Here’s a list of the ways that SREs from companies like Dropbox, Amazon, and Netflix have prepared for peak traffic this holiday season.
Review Past Incidents
Reviewing past incidents is a powerful way to gain an understanding of how your system has failed previously; and will offer you a lot of insight into how the system actually behaves in production. Armed with this insight, you’ll be more confident in the case of an outage. Plus it will give you a checklist of questions to ask your teams.
- Have we validated fixes for past incidents in light of any new code changes? To prevent the drift into failure, it’s important to revisit fixes for past bugs to ensure the reliability of code and configuration updates.
- Are we prepared with the right amount of infrastructure and correct autoscaling rules to handle a surge in traffic?
- Have we tested the reliability of our application’s critical paths?
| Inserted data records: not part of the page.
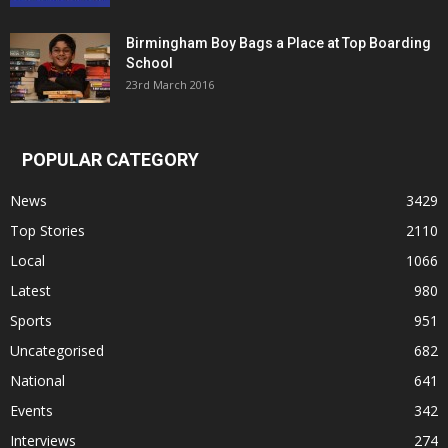
Birmingham Boy Bags a Place at Top Boarding
School
23rd March 2016
POPULAR CATEGORY
News
3429
Top Stories
2110
Local
1066
Latest
980
Sports
951
Uncategorised
682
National
641
Events
342
Interviews
274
Validating that the core functionality of our application will perform under stress will make a massive difference to our company’s bottom line.
Get to Know Your ‘Problem Services’
A pragmatic way to identify “problem services” is to ask your team “which services do folks avoid writing code for?” Once you have a list of these services, you can start looking into how to make sure those services don’t cause any headaches on the big day.
Do a little bit of digging to see how those services tend to fail and how the rest of the system responds. Once you understand the failure patterns of a given service, the reliability mechanisms become more obvious. Does the service need a bit more redundancy? Does it have issues with auto-scaling properly? Is the connection to an upstream service a little fragile?
Run a Remote FireDrill to Test Your Observability and Runbooks
A FireDrill is a planned event that validates people and processes. Specifically, it is designed to run a team through the proper actions to take when a specific problem arises. Like business continuity plans, FireDrills should be a regular and expected facet of our incident management preparation.
Now that we’re working from home, it’s important for us to do a dress rehearsal to make sure that we are confident we’ll find gaps in our process before we end up troubleshooting an incident from the living room in the middle of Thanksgiving. Are our alerts set up properly, or are we getting paged for non-issues and missing alerts for real problems? Will our dashboards give us the right data, so that we can resolve an incident quickly? And are our runbooks up to date, complete, and accurate?
Create a One-Pager for Your Whole Company About the Event
One of the more time-consuming elements of incident management is making sure that everyone is on the same page. Publishing a company wiki page about the traffic spike and sharing it across your organization will save valuable minutes in the event of an outage.
Here’s a starter list of topics you can include:
- Why you expect the traffic spike and how long you estimate it to last.
- Contact information for all on-call people and a link to the rotation calendar (this should be easily accessible in the first place).
- Known system trouble spots, like potential bottlenecks or single points of failure. This allows everyone in the organization to keep an eye out for potential problems.
- Check primary database query plans and any expected query pattern changes, including how long these queries take to run under normal conditions.
- Scaling bounds and known capacity limits, such as a capacity limit on Lambdas.
- Results from Chaos Engineering experiments run on services.
Reproduce Past Incidents with Chaos Engineering
Sometimes we think we have a fix for our past incidents, but we never actually go and test that the fix works. This can be for a number of reasons: inadequate tooling, hesitance to test in production, or perhaps even laziness. But this is a core use case for Chaos Engineering. Because Chaos Engineering enables engineers to precisely and repeatedly recreate turbulent production conditions, we can often reproduce what led to a major incident and verify that a fix does work.
Uneventful Black Fridays
There’s an apt quote for 2020 that goes, “may you live in interesting times.” But when it comes to our on-call rotations and system behavior, we’d prefer things be boring and predictable. We hope that the above list can help your team prepare for a Black Friday full of happy customers and plenty of downtime with your loved ones.